Wonder Lake, IL.
Date of Birth: 9 May, 1913
Date of Death: 29 May, 1943
Branch of Service: USAAF (United States Army Air Forces)
Rank: Sergeant
Unit: 379th Bomb Squadron, 526th Bomb Group, Heavy, 8th Air Force
Aircraft Type and Position: B-17 Flying Fortress- Ball Turret Gunner
Place of Death: Commune of Crac’h, Morbihan Department of Brittany, North-Western France

Sergeant Robert M. Vanderstraeten
Robert Morse Vanderstraeten was born in Ghent, Belgium in 1913. When he was just six months old, his parents brought him to the United States, settling in the Chicago area to build a new life away from the destruction Belgium had endured during the First World War. The family made their way to Harvard, Illinois, where his younger brother Gustave arrived not long after, and brother Elmer followed in 1918. By the time the United States entered the Second World War, Robert was twenty-nine years old, married, and commuting from McHenry to work as a concierge in Chicago. He was inducted into the Army Air Forces on July 9, 1942, completed basic and air operations training, and departed for England.
As a ball turret gunner on the B-17 Flying Fortress “Up And At Them,” Robert and his crew of ten departed from Cambridgeshire, England on their first combat mission together, flying with the 526th Bombardment Squadron, 379th Bombardment Group. Their target was the submarine pens and support facilities at Saint-Nazaire, on the southern coast of Brittany—a critical German naval base that supplied and repaired U-boats prosecuting the Battle of the Atlantic, and one that posed a direct threat to any future Allied landing on the European mainland. The 379th’s motto was “Power and Accuracy.” That day, they would need both. The mission was among the most dangerous the group would fly, with heavy anti-aircraft defenses on the ground and an estimated forty enemy fighter planes in the air.

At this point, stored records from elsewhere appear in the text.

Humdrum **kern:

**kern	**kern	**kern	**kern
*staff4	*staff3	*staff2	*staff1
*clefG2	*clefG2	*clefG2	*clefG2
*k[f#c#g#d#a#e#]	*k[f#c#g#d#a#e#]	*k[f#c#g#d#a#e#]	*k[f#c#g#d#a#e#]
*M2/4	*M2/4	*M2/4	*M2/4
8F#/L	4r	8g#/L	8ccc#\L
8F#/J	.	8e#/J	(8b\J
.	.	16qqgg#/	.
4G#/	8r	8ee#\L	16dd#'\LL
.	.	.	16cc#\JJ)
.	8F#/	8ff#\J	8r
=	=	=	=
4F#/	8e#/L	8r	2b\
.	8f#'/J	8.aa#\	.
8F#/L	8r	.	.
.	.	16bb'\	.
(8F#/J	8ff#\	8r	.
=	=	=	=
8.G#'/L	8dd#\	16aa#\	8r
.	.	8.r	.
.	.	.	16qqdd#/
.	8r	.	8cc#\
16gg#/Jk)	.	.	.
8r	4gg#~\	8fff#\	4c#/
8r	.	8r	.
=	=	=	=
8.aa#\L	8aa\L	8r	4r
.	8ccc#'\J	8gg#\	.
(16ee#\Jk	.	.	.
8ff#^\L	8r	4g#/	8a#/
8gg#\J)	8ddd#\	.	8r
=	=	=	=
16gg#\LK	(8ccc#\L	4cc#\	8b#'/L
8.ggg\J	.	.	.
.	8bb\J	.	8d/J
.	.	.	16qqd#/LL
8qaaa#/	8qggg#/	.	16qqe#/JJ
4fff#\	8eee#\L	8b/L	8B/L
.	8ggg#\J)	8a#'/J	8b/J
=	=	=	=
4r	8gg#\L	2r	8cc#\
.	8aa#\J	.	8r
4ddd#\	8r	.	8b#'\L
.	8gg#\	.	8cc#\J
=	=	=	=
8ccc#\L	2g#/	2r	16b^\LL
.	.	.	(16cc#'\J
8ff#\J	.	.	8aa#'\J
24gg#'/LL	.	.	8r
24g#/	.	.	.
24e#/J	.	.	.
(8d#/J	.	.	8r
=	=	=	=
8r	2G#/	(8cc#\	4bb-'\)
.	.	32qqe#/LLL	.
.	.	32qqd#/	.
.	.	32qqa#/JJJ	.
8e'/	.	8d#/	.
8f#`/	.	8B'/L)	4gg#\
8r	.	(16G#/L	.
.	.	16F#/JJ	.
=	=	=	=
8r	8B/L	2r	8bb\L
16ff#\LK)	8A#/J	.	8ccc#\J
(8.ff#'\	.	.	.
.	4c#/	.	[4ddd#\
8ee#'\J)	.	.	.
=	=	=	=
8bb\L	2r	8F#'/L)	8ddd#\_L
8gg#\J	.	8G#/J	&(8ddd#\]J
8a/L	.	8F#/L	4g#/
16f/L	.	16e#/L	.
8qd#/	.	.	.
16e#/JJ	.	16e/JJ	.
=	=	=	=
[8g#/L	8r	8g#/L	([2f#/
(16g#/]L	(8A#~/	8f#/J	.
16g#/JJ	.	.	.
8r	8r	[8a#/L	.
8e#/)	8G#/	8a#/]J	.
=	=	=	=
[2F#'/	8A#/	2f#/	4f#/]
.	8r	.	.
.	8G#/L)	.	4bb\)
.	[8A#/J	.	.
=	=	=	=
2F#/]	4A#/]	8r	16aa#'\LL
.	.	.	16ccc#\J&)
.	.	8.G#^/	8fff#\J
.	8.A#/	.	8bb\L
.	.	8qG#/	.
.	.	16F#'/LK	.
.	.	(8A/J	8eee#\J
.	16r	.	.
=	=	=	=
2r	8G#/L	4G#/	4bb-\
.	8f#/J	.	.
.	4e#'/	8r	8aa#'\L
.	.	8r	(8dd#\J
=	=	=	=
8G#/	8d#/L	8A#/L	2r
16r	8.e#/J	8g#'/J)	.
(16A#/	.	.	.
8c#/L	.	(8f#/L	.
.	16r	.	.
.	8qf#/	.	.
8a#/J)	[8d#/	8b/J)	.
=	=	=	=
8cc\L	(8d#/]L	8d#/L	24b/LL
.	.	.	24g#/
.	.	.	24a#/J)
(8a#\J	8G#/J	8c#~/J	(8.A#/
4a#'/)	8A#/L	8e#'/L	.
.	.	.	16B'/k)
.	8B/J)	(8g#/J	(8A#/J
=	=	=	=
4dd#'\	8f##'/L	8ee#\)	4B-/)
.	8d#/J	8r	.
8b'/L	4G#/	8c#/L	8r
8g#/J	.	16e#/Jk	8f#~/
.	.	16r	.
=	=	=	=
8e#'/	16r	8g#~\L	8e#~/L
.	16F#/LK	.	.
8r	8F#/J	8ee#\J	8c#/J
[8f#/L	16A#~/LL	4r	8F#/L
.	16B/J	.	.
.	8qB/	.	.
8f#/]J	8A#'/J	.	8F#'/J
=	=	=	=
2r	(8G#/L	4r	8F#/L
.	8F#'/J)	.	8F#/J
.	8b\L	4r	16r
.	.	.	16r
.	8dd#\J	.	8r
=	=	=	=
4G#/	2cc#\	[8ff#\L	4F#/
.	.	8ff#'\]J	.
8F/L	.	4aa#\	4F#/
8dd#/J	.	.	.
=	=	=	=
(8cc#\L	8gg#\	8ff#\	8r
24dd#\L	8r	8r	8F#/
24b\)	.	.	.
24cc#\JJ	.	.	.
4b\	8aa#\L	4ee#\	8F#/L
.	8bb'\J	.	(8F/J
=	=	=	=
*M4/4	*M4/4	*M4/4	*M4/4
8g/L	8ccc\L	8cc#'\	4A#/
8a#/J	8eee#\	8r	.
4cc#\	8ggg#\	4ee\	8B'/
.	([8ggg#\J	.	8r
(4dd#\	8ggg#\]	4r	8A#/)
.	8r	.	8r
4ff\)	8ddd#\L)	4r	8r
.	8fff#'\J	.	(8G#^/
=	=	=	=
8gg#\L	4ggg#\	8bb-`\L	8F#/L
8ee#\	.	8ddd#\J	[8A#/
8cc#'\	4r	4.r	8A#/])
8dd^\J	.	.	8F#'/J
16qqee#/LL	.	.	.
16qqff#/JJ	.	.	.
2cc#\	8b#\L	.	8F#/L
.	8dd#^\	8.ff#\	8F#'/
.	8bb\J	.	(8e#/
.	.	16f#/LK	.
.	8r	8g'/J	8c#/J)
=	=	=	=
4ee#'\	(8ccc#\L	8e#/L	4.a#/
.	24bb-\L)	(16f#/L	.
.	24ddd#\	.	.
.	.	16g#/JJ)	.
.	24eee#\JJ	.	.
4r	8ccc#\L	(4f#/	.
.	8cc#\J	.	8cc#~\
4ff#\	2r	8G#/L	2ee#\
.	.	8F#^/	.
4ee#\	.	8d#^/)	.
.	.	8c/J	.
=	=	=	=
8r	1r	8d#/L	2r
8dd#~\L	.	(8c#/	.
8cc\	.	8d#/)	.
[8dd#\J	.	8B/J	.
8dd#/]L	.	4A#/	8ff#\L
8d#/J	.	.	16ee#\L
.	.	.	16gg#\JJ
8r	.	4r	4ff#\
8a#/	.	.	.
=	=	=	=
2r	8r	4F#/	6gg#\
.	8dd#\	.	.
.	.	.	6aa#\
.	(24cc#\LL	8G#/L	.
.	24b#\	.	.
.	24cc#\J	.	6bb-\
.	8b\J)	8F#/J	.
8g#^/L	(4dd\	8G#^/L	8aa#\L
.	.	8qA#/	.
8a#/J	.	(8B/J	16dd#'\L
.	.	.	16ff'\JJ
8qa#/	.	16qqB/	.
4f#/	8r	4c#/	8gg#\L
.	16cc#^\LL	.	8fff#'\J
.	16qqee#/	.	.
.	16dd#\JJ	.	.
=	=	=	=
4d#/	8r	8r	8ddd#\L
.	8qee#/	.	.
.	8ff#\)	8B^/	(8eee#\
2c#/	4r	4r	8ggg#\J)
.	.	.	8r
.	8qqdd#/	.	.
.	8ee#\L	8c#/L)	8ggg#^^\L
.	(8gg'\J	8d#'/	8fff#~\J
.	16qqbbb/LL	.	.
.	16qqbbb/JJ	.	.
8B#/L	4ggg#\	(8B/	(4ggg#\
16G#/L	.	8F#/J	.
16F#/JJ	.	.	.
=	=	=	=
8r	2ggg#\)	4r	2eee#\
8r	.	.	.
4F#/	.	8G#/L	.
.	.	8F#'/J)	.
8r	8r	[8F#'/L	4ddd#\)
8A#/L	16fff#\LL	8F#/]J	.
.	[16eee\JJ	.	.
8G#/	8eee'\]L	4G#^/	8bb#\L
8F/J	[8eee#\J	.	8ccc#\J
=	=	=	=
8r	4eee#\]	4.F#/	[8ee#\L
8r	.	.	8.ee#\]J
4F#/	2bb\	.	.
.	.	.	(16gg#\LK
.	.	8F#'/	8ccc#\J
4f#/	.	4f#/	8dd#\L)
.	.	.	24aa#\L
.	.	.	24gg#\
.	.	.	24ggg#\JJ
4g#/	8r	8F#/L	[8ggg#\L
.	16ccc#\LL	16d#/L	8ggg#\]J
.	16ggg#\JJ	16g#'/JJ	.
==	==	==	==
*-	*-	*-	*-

At 1712 on May 29th, 1943, five minutes after the crew hit their target, German Lieutenant Hans Zanjolz, flying a Focke-Wulf Fw 190, attacked the bomber and shot through the fuselage, disabling the aircraft. “Up And At Them” went down in a wooded area between Crac’h and Guidel, France. The plane burned for twenty-four hours. When the wreckage was finally reached, Vanderstraeten and five other crew members were recovered and buried nearby in Guidel. The squadron’s commander, Captain John O. Hall, the co-pilot, and the navigator survived the crash and were taken prisoner, eventually sent to Bavaria, where they remained until the war’s end.
That was not the end of “Up And At Them.” The village of Crac’h, in grateful memory of the crew’s sacrifice, erected a stone obelisk in a small park on May 3rd, 1997. Co-pilot 2nd Lieutenant Willard S. Thomas was there for its dedication. The monument stands to this day in quiet tribute to Robert, his crew, and all those who fought for the liberation of Morbihan, of France, of the world. Robert Morse Vanderstraeten, brought to America as an infant so his family could escape one world war, was killed fighting in a second. He rests today at Normandy American Cemetery in France, not far from the Belgian border and the country his parents had fled.